Share via

3.4.1 Abstract Data Model

  • Article

This section describes a conceptual model of possible data organization that an implementation maintains to participate in this protocol. The described organization is provided to facilitate the explanation of how the protocol behaves. This document does not mandate that implementations adhere to this model as long as their external behavior is consistent with that described in this document.

The Netlogon Protocol client maintains the following variables in addition to the ones defined in section 3.1, Netlogon Common Details, which are part of the abstract state.

ClientCapabilities: A 32-bit set of flags defined in section 3.1.4.2 that identifies the client's supported options.

domain-name (Public): For client machines, the NetBIOS name of the domain to which the machine has been joined. This ADM element is shared with DomainName.NetBIOS ([MS-WKST] section 3.2.1.6). For domain controllers, the domain name to which the domain controller has a direct trust.

The Netlogon client variables that are registry keys are as follows:

RejectMD5Servers: A Boolean variable that indicates whether the client SHOULD<89> reject servers that are using MD5 encryption.

RequireSignOrSeal: Indicates whether the client SHOULD<90> continue session-key negotiation when the server did not specify support for Secure RPC as defined in the negotiable option Y of section 3.1.4.2. This setting MUST be TRUE.

RequireStrongKey: A Boolean variable that indicates whether the client SHOULD<91><92> negotiate the use of a strong key during secure channel creation as defined by the negotiable option O of section 3.1.4.2.

RequestedFlags: See section 3.1.1 for RequestedFlags details.

These registry keys and values MUST be exposed at a specified registry path via the Windows Remote Registry Protocol [MS-RRP]. For each abstract data model (ADM) element that is loaded from the registry, there is one instance that is shared between the Windows Remote Registry Protocol and the protocol(s) that uses the ADM element.
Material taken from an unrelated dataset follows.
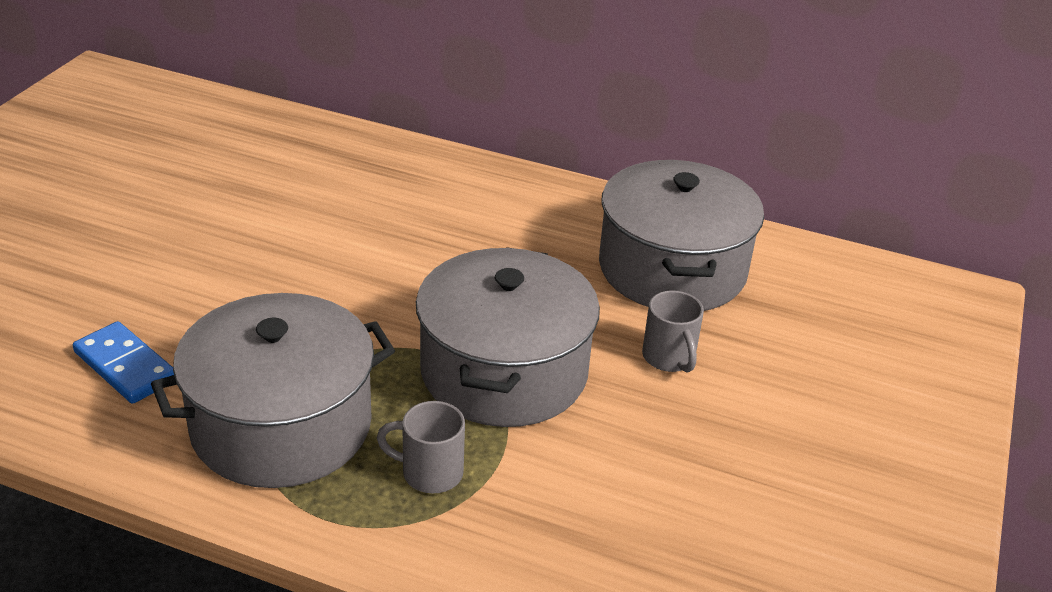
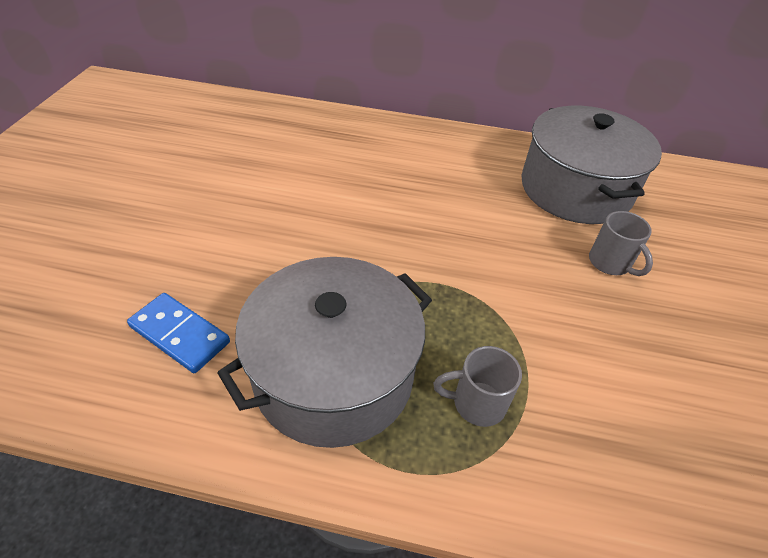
camera: 10 degrees left, 10 degrees up
grey pot [416,247,600,427] -> none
Any changes made to the RejectMD5Servers registry key will not be reflected in the ADM elements until the Netlogon server is stopped and restarted. Any changes made to the RequireStrongKey and RequireSignOrSeal registry keys are reflected in the ADM elements when a PolicyChange event is received (section 3.1.6).

When a secure channel is established, the client maintains:

ServerSessionInfo: A table indexed by PrimaryName with the following members:

  • PrimaryName: The PrimaryName (section 3.5.4.4.1) used by the client during session-key negotiations (section 3.1.4.1).

  • ClientSequenceNumber: See section 3.3.1 for ClientSequenceNumber details.

  • ServerSequenceNumber: See section 3.3.1 for ServerSequenceNumber details.

  • Session-Key: See section 3.1.4.3 for Session-Key computation details.

  • NegotiateFlags: See section 3.1.1 for NegotiateFlags details.

  • ClientStoredCredential: See section 3.1.1 for ClientStoredCredential details.

  • DomainName: See section 3.1.1 for ClientStoredCredential details.

  • ConnectionStatus: See section 3.1.1 for ClientStoredCredential details. 

  • LastAuthenticationTry: A FILETIME ([MS-DTYP] section 2.3.3) indicating the time when the last authentication attempt was made. The time stamp is used to determine if at least 45 seconds have passed since the last authentication attempt.